Nonlinear Spatiotemporal Modeling of Lithium-Ion Battery Thermal Processes Based on t-SNE and SSA-BLS

Time/space separation methods typically adopt linear decomposition and reconstruction models that rely heavily on spatial basis functions to decompose and reconstruct the time-space domain of thermal processes, which are unable to handle highly nonlinear thermal dynamics. In order to solve this problem, this paper proposes a nonlinear spatiotemporal modeling method combining t-distributed stochastic neighbor embedding (t-SNE) and a broad learning system (BLS). A parametric t-SNE is designed to convert the spatiotemporal domain of lithium-ion battery (LIB) thermal processes into a temporal domain. Compared with traditional linear decomposition models, t-SNE can better preserves the nonlinear characteristics of spatiotemporal temperature data.
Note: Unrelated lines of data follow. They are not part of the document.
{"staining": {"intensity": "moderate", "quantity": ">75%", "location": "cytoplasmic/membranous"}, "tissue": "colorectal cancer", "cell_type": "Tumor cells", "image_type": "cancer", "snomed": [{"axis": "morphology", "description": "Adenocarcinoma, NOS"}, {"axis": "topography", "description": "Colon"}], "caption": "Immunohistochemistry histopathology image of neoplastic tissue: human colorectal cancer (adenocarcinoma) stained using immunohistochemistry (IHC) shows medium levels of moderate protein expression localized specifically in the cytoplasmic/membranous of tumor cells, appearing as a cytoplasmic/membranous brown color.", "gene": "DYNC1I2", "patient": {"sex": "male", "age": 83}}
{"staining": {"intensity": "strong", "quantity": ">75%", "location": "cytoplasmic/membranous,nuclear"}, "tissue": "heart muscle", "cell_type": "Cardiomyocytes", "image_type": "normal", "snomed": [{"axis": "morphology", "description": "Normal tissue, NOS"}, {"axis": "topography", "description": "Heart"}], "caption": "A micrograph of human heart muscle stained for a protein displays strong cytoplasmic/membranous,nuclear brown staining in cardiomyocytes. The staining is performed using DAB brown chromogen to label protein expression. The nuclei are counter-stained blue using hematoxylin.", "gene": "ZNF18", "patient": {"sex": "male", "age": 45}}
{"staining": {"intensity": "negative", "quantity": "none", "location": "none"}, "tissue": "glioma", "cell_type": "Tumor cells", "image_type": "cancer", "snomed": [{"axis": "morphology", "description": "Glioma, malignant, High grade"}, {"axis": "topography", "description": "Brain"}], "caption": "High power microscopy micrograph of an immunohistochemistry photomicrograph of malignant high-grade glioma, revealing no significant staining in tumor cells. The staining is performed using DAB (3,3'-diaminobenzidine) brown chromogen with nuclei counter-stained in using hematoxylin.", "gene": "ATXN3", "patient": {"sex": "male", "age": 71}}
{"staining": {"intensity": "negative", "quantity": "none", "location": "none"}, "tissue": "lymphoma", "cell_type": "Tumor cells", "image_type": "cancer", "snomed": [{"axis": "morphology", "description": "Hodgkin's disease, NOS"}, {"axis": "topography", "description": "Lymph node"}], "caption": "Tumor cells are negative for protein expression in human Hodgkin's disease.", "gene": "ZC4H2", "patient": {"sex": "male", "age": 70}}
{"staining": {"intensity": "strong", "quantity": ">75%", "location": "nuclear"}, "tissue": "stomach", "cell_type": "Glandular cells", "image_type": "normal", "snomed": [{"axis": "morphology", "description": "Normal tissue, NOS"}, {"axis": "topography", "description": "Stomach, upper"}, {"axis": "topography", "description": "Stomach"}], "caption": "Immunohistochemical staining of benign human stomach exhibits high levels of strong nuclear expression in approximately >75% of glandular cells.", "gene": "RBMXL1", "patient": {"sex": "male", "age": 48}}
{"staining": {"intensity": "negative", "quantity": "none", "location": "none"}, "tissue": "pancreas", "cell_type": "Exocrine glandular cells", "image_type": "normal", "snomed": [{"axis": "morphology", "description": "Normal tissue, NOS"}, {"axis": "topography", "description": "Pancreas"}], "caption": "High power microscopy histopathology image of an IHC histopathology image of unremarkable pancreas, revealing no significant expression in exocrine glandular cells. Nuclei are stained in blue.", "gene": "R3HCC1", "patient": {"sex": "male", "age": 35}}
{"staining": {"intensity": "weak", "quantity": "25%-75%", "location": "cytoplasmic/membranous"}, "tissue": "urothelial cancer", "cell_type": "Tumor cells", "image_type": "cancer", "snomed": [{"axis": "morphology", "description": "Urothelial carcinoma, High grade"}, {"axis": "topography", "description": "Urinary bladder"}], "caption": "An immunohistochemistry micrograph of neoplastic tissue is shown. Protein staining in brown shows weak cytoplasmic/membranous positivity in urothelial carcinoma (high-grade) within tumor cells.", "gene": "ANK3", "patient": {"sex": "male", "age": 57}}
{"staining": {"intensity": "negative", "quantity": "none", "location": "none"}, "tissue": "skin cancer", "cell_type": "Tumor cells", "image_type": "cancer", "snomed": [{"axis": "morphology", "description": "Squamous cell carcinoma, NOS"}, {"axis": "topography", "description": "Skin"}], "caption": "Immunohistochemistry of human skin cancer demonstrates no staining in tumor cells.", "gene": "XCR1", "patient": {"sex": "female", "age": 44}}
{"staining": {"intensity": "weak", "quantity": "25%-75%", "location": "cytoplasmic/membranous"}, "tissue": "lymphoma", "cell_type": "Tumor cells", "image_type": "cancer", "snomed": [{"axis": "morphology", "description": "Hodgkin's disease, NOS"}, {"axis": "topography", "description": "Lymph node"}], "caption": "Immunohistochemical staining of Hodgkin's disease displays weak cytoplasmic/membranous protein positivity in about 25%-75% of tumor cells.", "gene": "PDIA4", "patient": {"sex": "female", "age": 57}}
Then BLS is used to construct a low-order temporal model. Finally, to overcome the non-invertibility of the t-SNE dimensionality reduction, a BLS-based nonlinear reconstruction model is further developed to reconstruct the spatiotemporal domain. The sparrow search algorithm (SSA) is used to optimize the parameters of BLS, which improves the accuracy and generalization performance of the model. Experimental results on ternary LIBs show that the root-mean-square error obtained by the proposed method decreases by 6.54% and the computation time decreases by 29.95% compared with traditional spatiotemporal modeling methods. These results verify the superiority and effectiveness of the proposed method for modeling nonlinear thermal processes in LIBs.